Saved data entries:

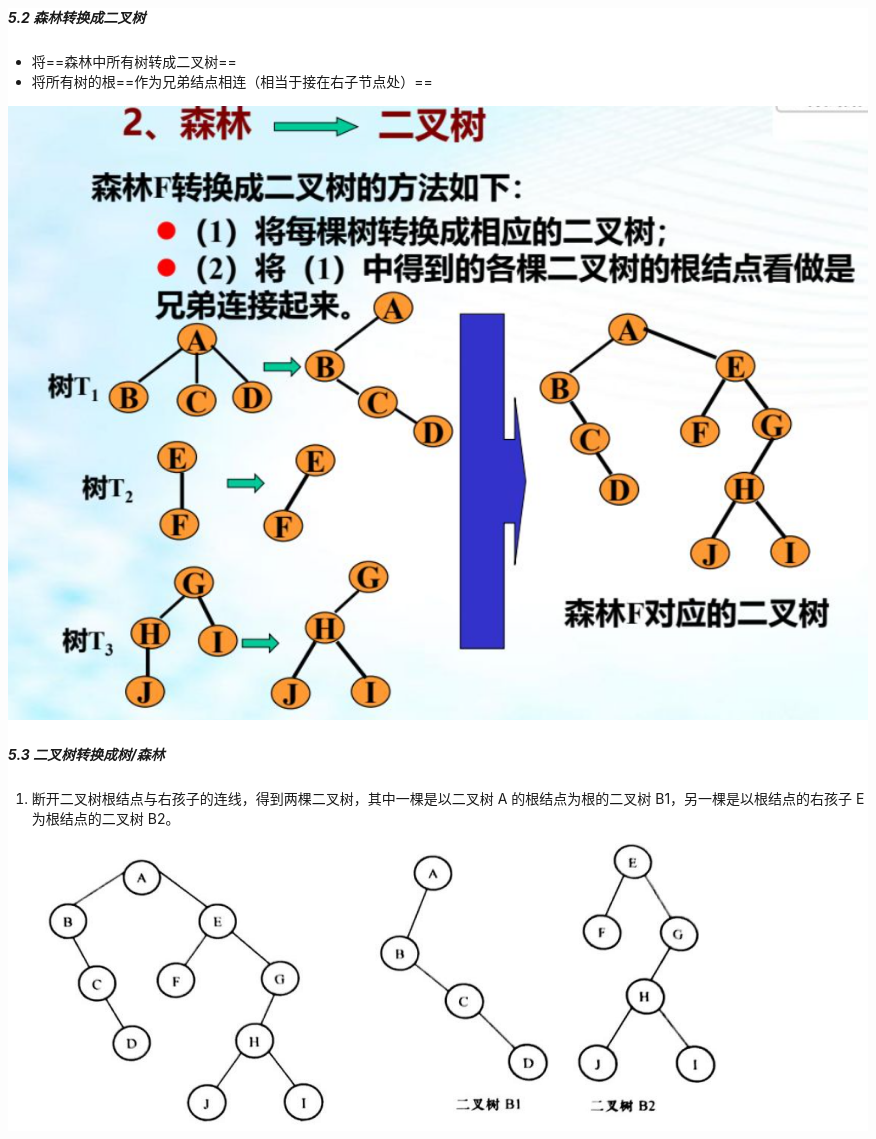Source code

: 

##### 5.2 森林转换成二叉树 

- 将==森林中所有树转成二叉树==
- 将所有树的根==作为兄弟结点相连（相当于接在右子节点处）==

![image-20211004002830190](images/image-20211004002830190.png)



##### 5.3 二叉树转换成树/森林

1. 断开二叉树根结点与右孩子的连线，得到两棵二叉树，其中一棵是以二叉树 A 的根结点为根的二叉树 B1，另一棵是以根结点的右孩子 E 为根结点的二叉树 B2。

![image-20211004143827458](images/image-20211004143827458.png)
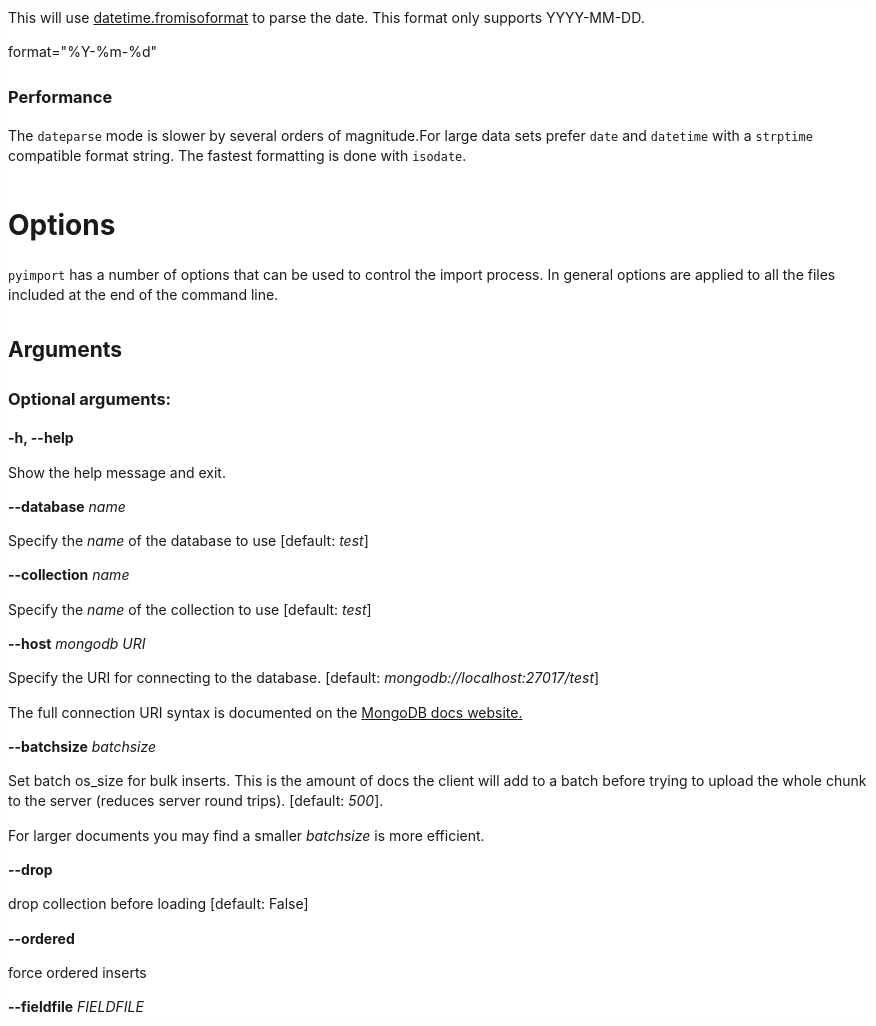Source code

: This will use [datetime.fromisoformat](https://docs.python.org/3/library/datetime.html#datetime.date.fromisoformat)
to parse the date. This format only supports YYYY-MM-DD. 

format="%Y-%m-%d"

### Performance
The `dateparse` mode is slower by several orders of magnitude.For
large data sets prefer `date` and `datetime` with a `strptime` compatible format
string. The fastest formatting is done with `isodate`.

# Options
`pyimport` has a number of options that can be used to control the import process. In general options are applied to
all the files included at the end of the command line.

## Arguments



### Optional arguments:

**-h, --help**

Show the help message and exit.

**--database** *name*

Specify the *name* of the database to use [default: *test*]

**--collection** *name*

Specify the *name* of the collection to use [default: *test*]

**--host** *mongodb URI*

Specify the URI for connecting to the database. [default: *mongodb://localhost:27017/test*]

The full connection URI syntax is documented on the [MongoDB docs website.](https://docs.mongodb.com/manual/reference/connection-string/)

**--batchsize** *batchsize*

Set batch os_size for bulk inserts. This is the amount of docs the client
will add to a batch before trying to upload the whole chunk to the
server (reduces server round trips). [default: *500*].

For larger documents you may find a smaller *batchsize* is more efficient.

**--drop**

drop collection before loading [default: False]

**--ordered**

force ordered inserts

**--fieldfile** *FIELDFILE*
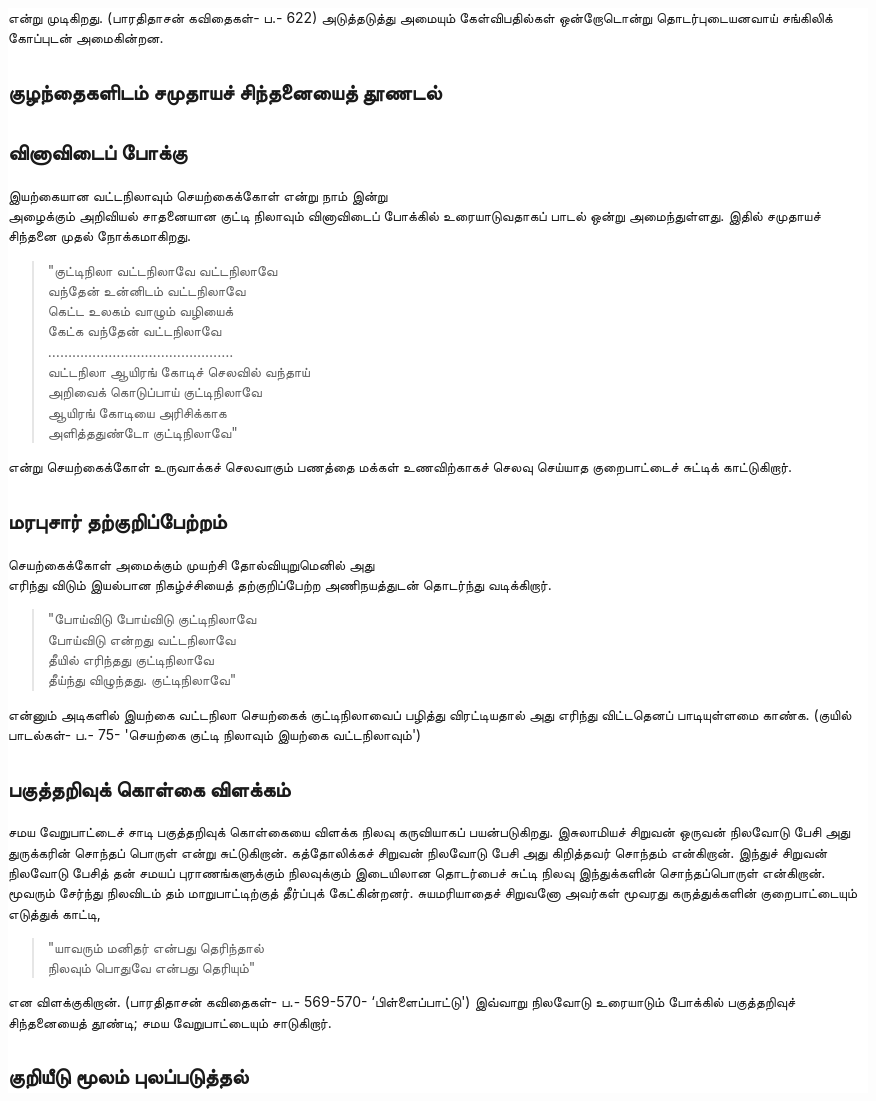 என்று முடிகிறது.  (பாரதிதாசன் கவிதைகள்- ப.- 622) அடுத்தடுத்து அமையும் கேள்விபதில்கள் ஒன்றோடொன்று தொடர்புடையனவாய் சங்கிலிக் கோப்புடன் அமைகின்றன.  
  
## குழந்தைகளிடம் சமுதாயச் சிந்தனையைத் தூணடல்   
  
## வினாவிடைப் போக்கு    

இயற்கையான வட்டநிலாவும் செயற்கைக்கோள் என்று நாம் இன்று  
அழைக்கும் அறிவியல் சாதனையான குட்டி நிலாவும் வினாவிடைப் போக்கில் உரையாடுவதாகப் பாடல் ஒன்று அமைந்துள்ளது. இதில் சமுதாயச் சிந்தனை முதல் நோக்கமாகிறது.  

>"குட்டிநிலா  வட்டநிலாவே வட்டநிலாவே  
வந்தேன் உன்னிடம் வட்டநிலாவே  
கெட்ட உலகம் வாழும் வழியைக்  
கேட்க வந்தேன் வட்டநிலாவே  
……………………………………….  
வட்டநிலா  ஆயிரங் கோடிச் செலவில் வந்தாய்  
அறிவைக் கொடுப்பாய் குட்டிநிலாவே  
ஆயிரங் கோடியை அரிசிக்காக  
அளித்ததுண்டோ குட்டிநிலாவே" 

என்று செயற்கைக்கோள் உருவாக்கச் செலவாகும் பணத்தை மக்கள் உணவிற்காகச் செலவு செய்யாத குறைபாட்டைச் சுட்டிக் காட்டுகிறார்.  
  
## மரபுசார் தற்குறிப்பேற்றம்   

செயற்கைக்கோள் அமைக்கும் முயற்சி தோல்வியுறுமெனில் அது  
எரிந்து விடும் இயல்பான நிகழ்ச்சியைத் தற்குறிப்பேற்ற அணிநயத்துடன் தொடர்ந்து வடிக்கிறார்.  

>"போய்விடு போய்விடு குட்டிநிலாவே  
போய்விடு என்றது வட்டநிலாவே  
தீயில் எரிந்தது குட்டிநிலாவே  
தீய்ந்து விழுந்தது. குட்டிநிலாவே" 

என்னும் அடிகளில்  இயற்கை வட்டநிலா செயற்கைக் குட்டிநிலாவைப் பழித்து விரட்டியதால் அது எரிந்து விட்டதெனப் பாடியுள்ளமை காண்க. (குயில் பாடல்கள்- ப.- 75- 'செயற்கை குட்டி நிலாவும் இயற்கை வட்டநிலாவும்')  
  
## பகுத்தறிவுக் கொள்கை விளக்கம்   
  
சமய வேறுபாட்டைச் சாடி பகுத்தறிவுக் கொள்கையை விளக்க நிலவு கருவியாகப் பயன்படுகிறது. இசுலாமியச் சிறுவன் ஒருவன் நிலவோடு பேசி அது துருக்கரின் சொந்தப் பொருள் என்று சுட்டுகிறான். கத்தோலிக்கச் சிறுவன் நிலவோடு பேசி அது கிறித்தவர் சொந்தம் என்கிறான். இந்துச் சிறுவன் நிலவோடு பேசித் தன் சமயப் புராணங்களுக்கும் நிலவுக்கும் இடையிலான தொடர்பைச் சுட்டி நிலவு இந்துக்களின் சொந்தப்பொருள் என்கிறான். மூவரும் சேர்ந்து நிலவிடம் தம் மாறுபாட்டிற்குத் தீர்ப்புக் கேட்கின்றனர். சுயமரியாதைச் சிறுவனோ அவர்கள் மூவரது கருத்துக்களின் குறைபாட்டையும் எடுத்துக் காட்டி,  

>"யாவரும் மனிதர் என்பது தெரிந்தால்  
நிலவும் பொதுவே என்பது தெரியும்" 

என விளக்குகிறான்.  (பாரதிதாசன் கவிதைகள்- ப.- 569-570- ‘பிள்ளைப்பாட்டு') இவ்வாறு நிலவோடு உரையாடும் போக்கில் பகுத்தறிவுச் சிந்தனையைத் தூண்டி; சமய வேறுபாட்டையும் சாடுகிறார்.  
  
## குறியீடு மூலம் புலப்படுத்தல்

** Task objective **
Report all lines of the data above that include the string "inserts".

** Exercise response **
Set batch os_size for bulk inserts. This is the amount of docs the client
force ordered inserts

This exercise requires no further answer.